» Source material:
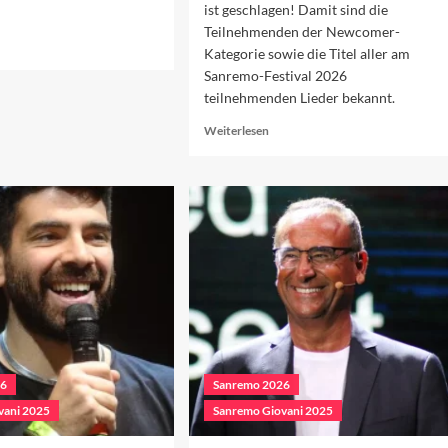
ist geschlagen! Damit sind die
Teilnehmenden der Newcomer-
ad
Kategorie sowie die Titel aller am
re
Sanremo-Festival 2026
out
teilnehmenden Lieder bekannt.
rschau
f
Read
Weiterlesen
n
more
eiten
about
end
Die
26
Lieder
des
Sanremo-
Festivals
2026
26
Sanremo 2026
vani 2025
Sanremo Giovani 2025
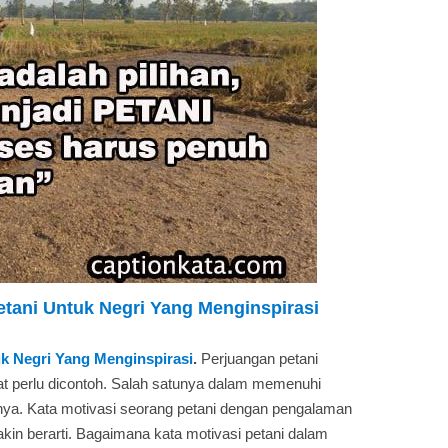
etani Untuk Negri Yang Menginspirasi
uk Negri Yang Menginspirasi
.
Perjuangan petani
 perlu dicontoh. Salah satunya dalam memenuhi
nya. Kata motivasi seorang petani dengan pengalaman
kin berarti. Bagaimana kata motivasi petani dalam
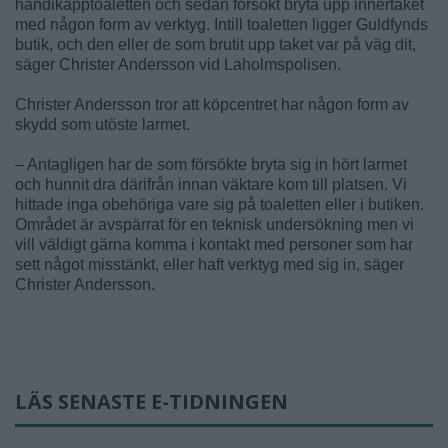
handikapptoaletten och sedan försökt bryta upp innertaket
med någon form av verktyg. Intill toaletten ligger Guldfynds
butik, och den eller de som brutit upp taket var på väg dit,
säger Christer Andersson vid Laholmspolisen.
Christer Andersson tror att köpcentret har någon form av
skydd som utöste larmet.
– Antagligen har de som försökte bryta sig in hört larmet
och hunnit dra därifrån innan väktare kom till platsen. Vi
hittade inga obehöriga vare sig på toaletten eller i butiken.
Området är avspärrat för en teknisk undersökning men vi
vill väldigt gärna komma i kontakt med personer som har
sett något misstänkt, eller haft verktyg med sig in, säger
Christer Andersson.
LÄS SENASTE E-TIDNINGEN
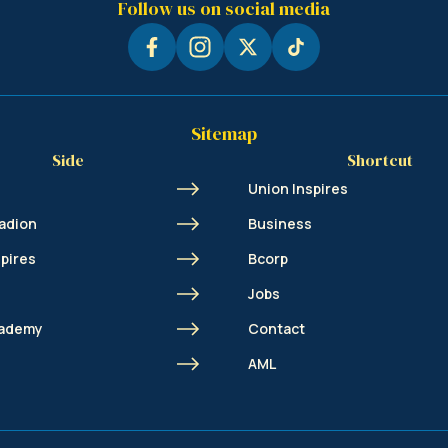
Follow us on social media
Sitemap
Side
Shortcut
Union Inspires
adion
Business
spires
Bcorp
Jobs
cademy
Contact
AML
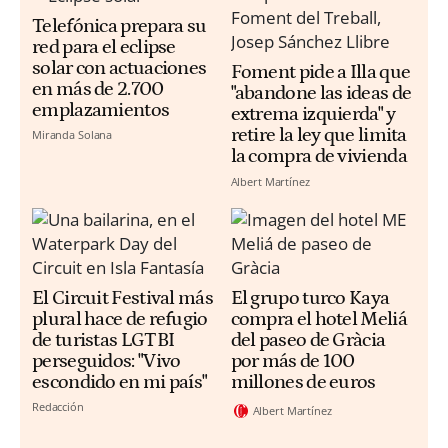
Telefónica prepara su
red para el eclipse
solar con actuaciones
Foment pide a Illa que
en más de 2.700
"abandone las ideas de
emplazamientos
extrema izquierda" y
retire la ley que limita
Miranda Solana
la compra de vivienda
Albert Martínez
El Circuit Festival más
El grupo turco Kaya
plural hace de refugio
compra el hotel Meliá
de turistas LGTBI
del paseo de Gràcia
perseguidos: "Vivo
por más de 100
escondido en mi país"
millones de euros
Redacción
Albert Martínez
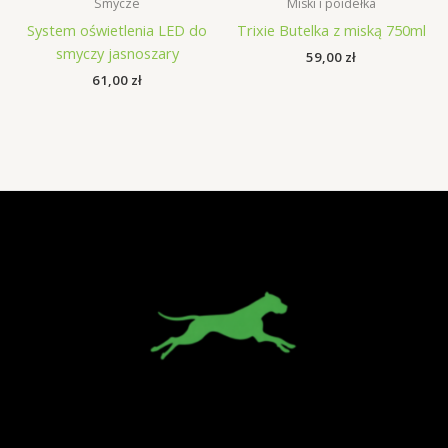
Smycze
Miski i poidełka
System oświetlenia LED do
Trixie Butelka z miską 750ml
smyczy jasnoszary
59,00
zł
61,00
zł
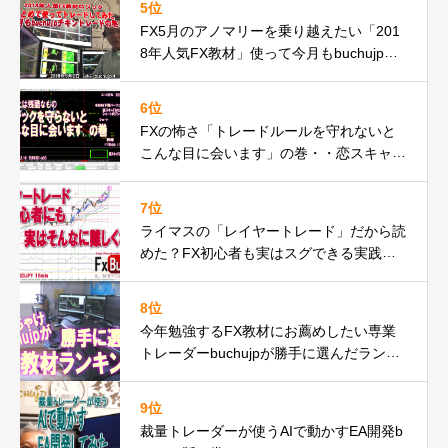
5位
FX5月のアノマリーを乗り越えたい「201
8年人気FX教材」使って今月もbuchujpチ
キントレードやってみたの巻
6位
FXの怖さ「トレードルールを守れないと
こんな目に会います」の巻・・恋スキャF
Xでピンチ脱出編動画
7位
ライマスの「レイヤートレード」だから読
めた？FX初心者も実はスグできる実践動
画の巻
8位
今年勉強するFX教材にお薦めしたい専業
トレーダーbuchujpが勝手に選んだランキ
ング
9位
裁量トレーダーが使うAIで動かすEA開発b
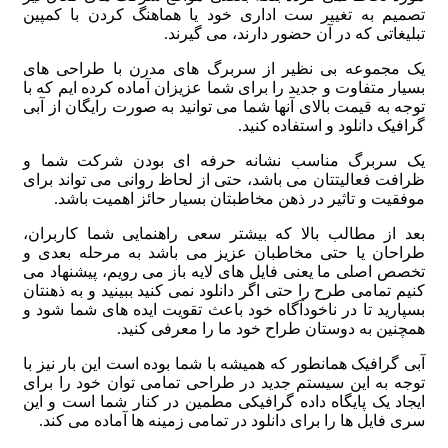
تصمیم به تغییر ست اداری خود یا هماهنگ کردن با کمپین
تبلیغاتی که در آن حضور دارند، می گیرند.
یک مجموعه بی نظیر از سربرگ های مدرن با طراحی های
بسیار متفاوت و جدید را برای شما عزیزان آماده کرده ایم که با
توجه به قیمت بالای آنها شما می توانید به صورت رایگان از آبی
گرافیک دانلود و استفاده کنید.
یک سربرگ مناسب نشانه حرفه ای بودن شرکت شما و
ظرافت فعالیتتان می باشد، حتی از لحاظ روانی می تواند برای
موفقیت و تاثیر در ذهن مخاطبتان بسیار حائز اهمیت باشد.
بعد از مطالب بالا که بیشتر سعی راهنمایی شما کاربران،
طراحان یا حتی مخاطبان عزیز می باشد به مرحله بعدی و
تخصص اصلی ما یعنی فایل های لایه باز می رویم، پیشنهاد می
کنیم تمامی طرح را حتی اگر دانلود نمی کنید ببینید و به ذهنتان
بسپارید تا در ناخودآگاه خود باعث تقویت ایده های شما شود و
همچنین به دوستان طراح خود ما را معرفی کنید.
آبی گرافیک همانطور که همیشه با شما بوده است این بار نیز با
توجه به این سیستم جدید در طراحی تمامی توان خود را برای
ایجاد یک پایگاه داده گرافیکی مطمین در کنار شما است و این
سری فایل ها را برای دانلود در تمامی زمینه ها آماده می کند.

» Job:
Return the text of all the material above line for line, leaving out the pictures.

» Answer box:
ist geschlagen! Damit sind die
Teilnehmenden der Newcomer-
ad
Kategorie sowie die Titel aller am
re
Sanremo-Festival 2026
out
teilnehmenden Lieder bekannt.
rschau
f
Read
Weiterlesen
n
more
eiten
about
end
Die
26
Lieder
des
Sanremo-
Festivals
2026
26
Sanremo 2026
vani 2025
Sanremo Giovani 2025
etani Untuk Negri Yang Menginspirasi
uk Negri Yang Menginspirasi
.
Perjuangan petani
 perlu dicontoh. Salah satunya dalam memenuhi
nya. Kata motivasi seorang petani dengan pengalaman
kin berarti. Bagaimana kata motivasi petani dalam
handikapptoaletten och sedan försökt bryta upp innertaket
med någon form av verktyg. Intill toaletten ligger Guldfynds
butik, och den eller de som brutit upp taket var på väg dit,
säger Christer Andersson vid Laholmspolisen.
Christer Andersson tror att köpcentret har någon form av
skydd som utöste larmet.
– Antagligen har de som försökte bryta sig in hört larmet
och hunnit dra därifrån innan väktare kom till platsen. Vi
hittade inga obehöriga vare sig på toaletten eller i butiken.
Området är avspärrat för en teknisk undersökning men vi
vill väldigt gärna komma i kontakt med personer som har
sett något misstänkt, eller haft verktyg med sig in, säger
Christer Andersson.
LÄS SENASTE E-TIDNINGEN
Follow us on social media
Sitemap
Side
Shortcut
Union Inspires
adion
Business
spires
Bcorp
Jobs
cademy
Contact
AML
Telefónica prepara su
red para el eclipse
solar con actuaciones
Foment pide a Illa que
en más de 2.700
"abandone las ideas de
emplazamientos
extrema izquierda" y
retire la ley que limita
Miranda Solana
la compra de vivienda
Albert Martínez
El Circuit Festival más
El grupo turco Kaya
plural hace de refugio
compra el hotel Meliá
de turistas LGTBI
del paseo de Gràcia
perseguidos: "Vivo
por más de 100
escondido en mi país"
millones de euros
Redacción
Albert Martínez
Smycze
Miski i poidełka
System oświetlenia LED do
Trixie Butelka z miską 750ml
smyczy jasnoszary
59,00
zł
61,00
zł
5位
FX5月のアノマリーを乗り越えたい「201
8年人気FX教材」使って今月もbuchujpチ
キントレードやってみたの巻
6位
FXの怖さ「トレードルールを守れないと
こんな目に会います」の巻・・恋スキャF
Xでピンチ脱出編動画
7位
ライマスの「レイヤートレード」だから読
めた？FX初心者も実はスグできる実践動
画の巻
8位
今年勉強するFX教材にお薦めしたい専業
トレーダーbuchujpが勝手に選んだランキ
ング
9位
裁量トレーダーが使うAIで動かすEA開発b
تصمیم به تغییر ست اداری خود یا هماهنگ کردن با کمپین
تبلیغاتی که در آن حضور دارند، می گیرند.
یک مجموعه بی نظیر از سربرگ های مدرن با طراحی های
بسیار متفاوت و جدید را برای شما عزیزان آماده کرده ایم که با
توجه به قیمت بالای آنها شما می توانید به صورت رایگان از آبی
گرافیک دانلود و استفاده کنید.
یک سربرگ مناسب نشانه حرفه ای بودن شرکت شما و
ظرافت فعالیتتان می باشد، حتی از لحاظ روانی می تواند برای
موفقیت و تاثیر در ذهن مخاطبتان بسیار حائز اهمیت باشد.
بعد از مطالب بالا که بیشتر سعی راهنمایی شما کاربران،
طراحان یا حتی مخاطبان عزیز می باشد به مرحله بعدی و
تخصص اصلی ما یعنی فایل های لایه باز می رویم، پیشنهاد می
کنیم تمامی طرح را حتی اگر دانلود نمی کنید ببینید و به ذهنتان
بسپارید تا در ناخودآگاه خود باعث تقویت ایده های شما شود و
همچنین به دوستان طراح خود ما را معرفی کنید.
آبی گرافیک همانطور که همیشه با شما بوده است این بار نیز با
توجه به این سیستم جدید در طراحی تمامی توان خود را برای
ایجاد یک پایگاه داده گرافیکی مطمین در کنار شما است و این
سری فایل ها را برای دانلود در تمامی زمینه ها آماده می کند.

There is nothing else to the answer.